INSTRUCTIONS FOR THE TASK: State how many lines of the records below contain the word "Olomoucký", giving only the number.

SUPPLIED INFORMATION:
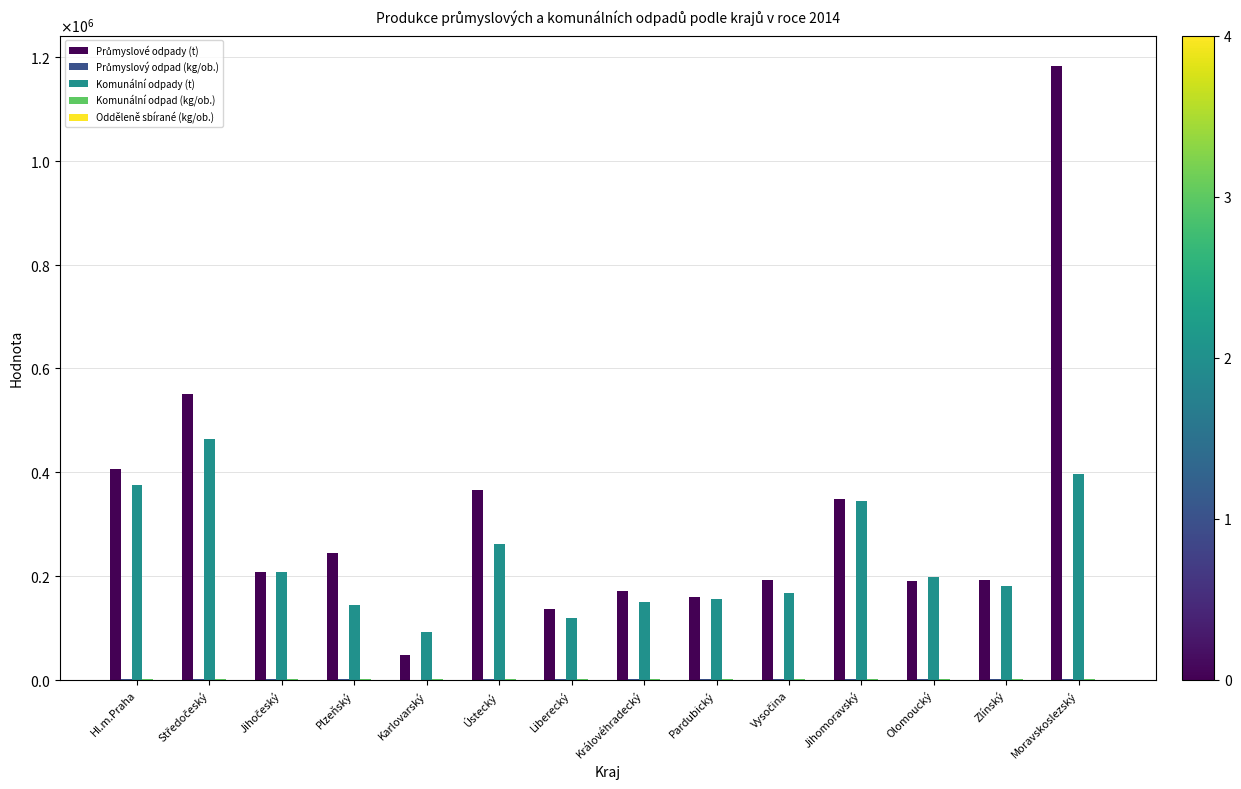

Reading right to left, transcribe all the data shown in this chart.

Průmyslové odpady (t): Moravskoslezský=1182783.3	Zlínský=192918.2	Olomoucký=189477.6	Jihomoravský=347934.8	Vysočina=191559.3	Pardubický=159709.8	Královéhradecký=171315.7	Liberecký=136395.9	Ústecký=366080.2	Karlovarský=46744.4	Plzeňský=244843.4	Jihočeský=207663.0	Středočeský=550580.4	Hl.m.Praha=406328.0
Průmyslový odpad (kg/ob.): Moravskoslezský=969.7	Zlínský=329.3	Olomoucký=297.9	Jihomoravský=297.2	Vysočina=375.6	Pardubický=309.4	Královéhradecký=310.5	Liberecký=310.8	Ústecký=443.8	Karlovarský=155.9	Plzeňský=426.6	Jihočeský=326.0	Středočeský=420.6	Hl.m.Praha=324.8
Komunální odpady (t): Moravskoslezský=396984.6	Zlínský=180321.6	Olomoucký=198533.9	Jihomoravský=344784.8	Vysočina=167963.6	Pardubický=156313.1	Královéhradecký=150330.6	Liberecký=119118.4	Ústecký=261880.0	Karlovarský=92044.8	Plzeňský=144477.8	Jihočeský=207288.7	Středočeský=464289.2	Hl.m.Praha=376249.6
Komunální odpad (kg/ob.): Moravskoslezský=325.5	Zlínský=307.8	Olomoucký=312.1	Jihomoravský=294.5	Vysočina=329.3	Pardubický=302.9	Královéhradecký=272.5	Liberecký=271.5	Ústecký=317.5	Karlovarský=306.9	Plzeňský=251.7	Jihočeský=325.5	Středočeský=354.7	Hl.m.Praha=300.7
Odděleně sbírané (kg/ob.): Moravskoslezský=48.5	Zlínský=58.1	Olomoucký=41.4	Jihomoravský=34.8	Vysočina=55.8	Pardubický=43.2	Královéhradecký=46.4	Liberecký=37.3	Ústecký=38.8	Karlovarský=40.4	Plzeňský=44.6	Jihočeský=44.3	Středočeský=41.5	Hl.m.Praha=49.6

...

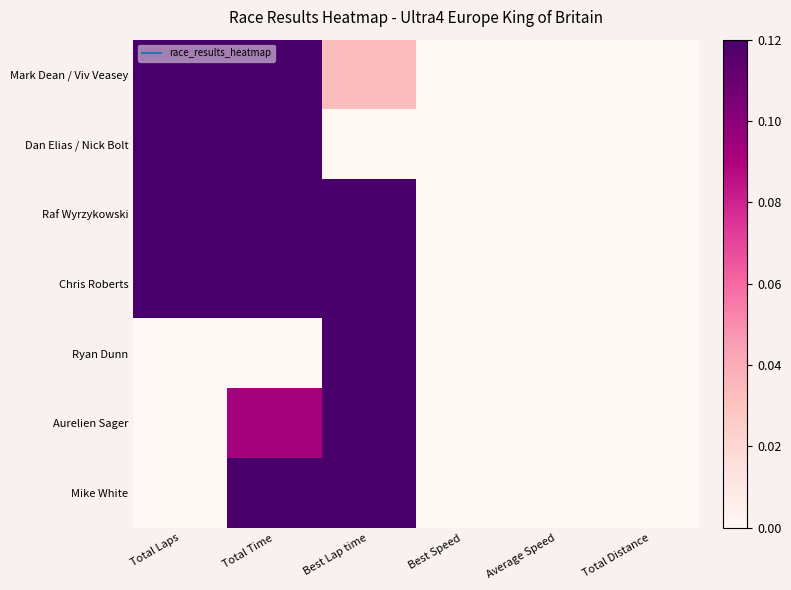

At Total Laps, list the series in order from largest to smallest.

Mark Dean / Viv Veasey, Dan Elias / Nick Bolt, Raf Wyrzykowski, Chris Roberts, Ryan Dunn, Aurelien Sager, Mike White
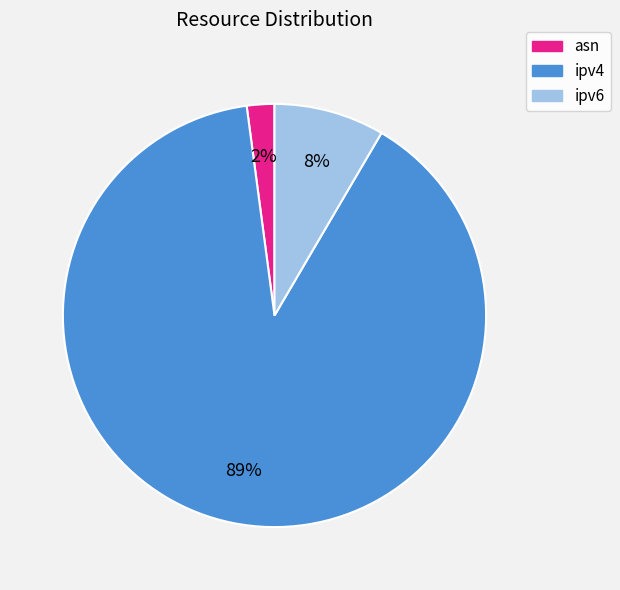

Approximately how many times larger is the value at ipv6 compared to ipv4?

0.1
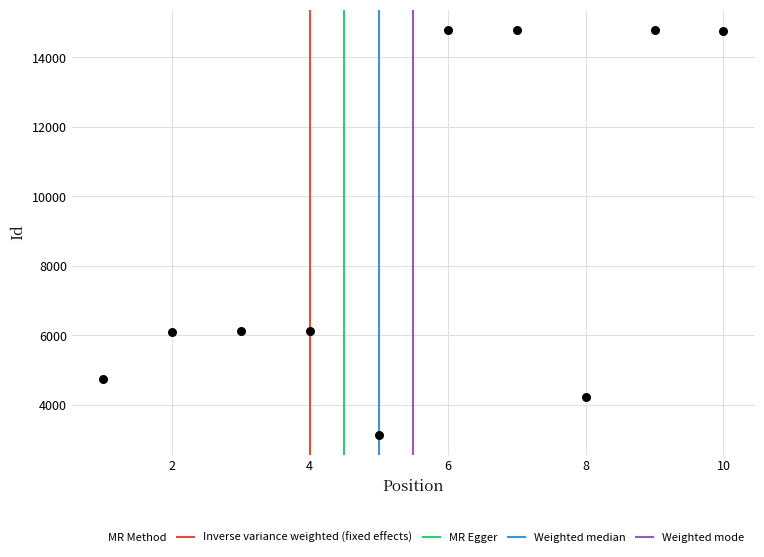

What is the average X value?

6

EXERCISE OUTPUT: 5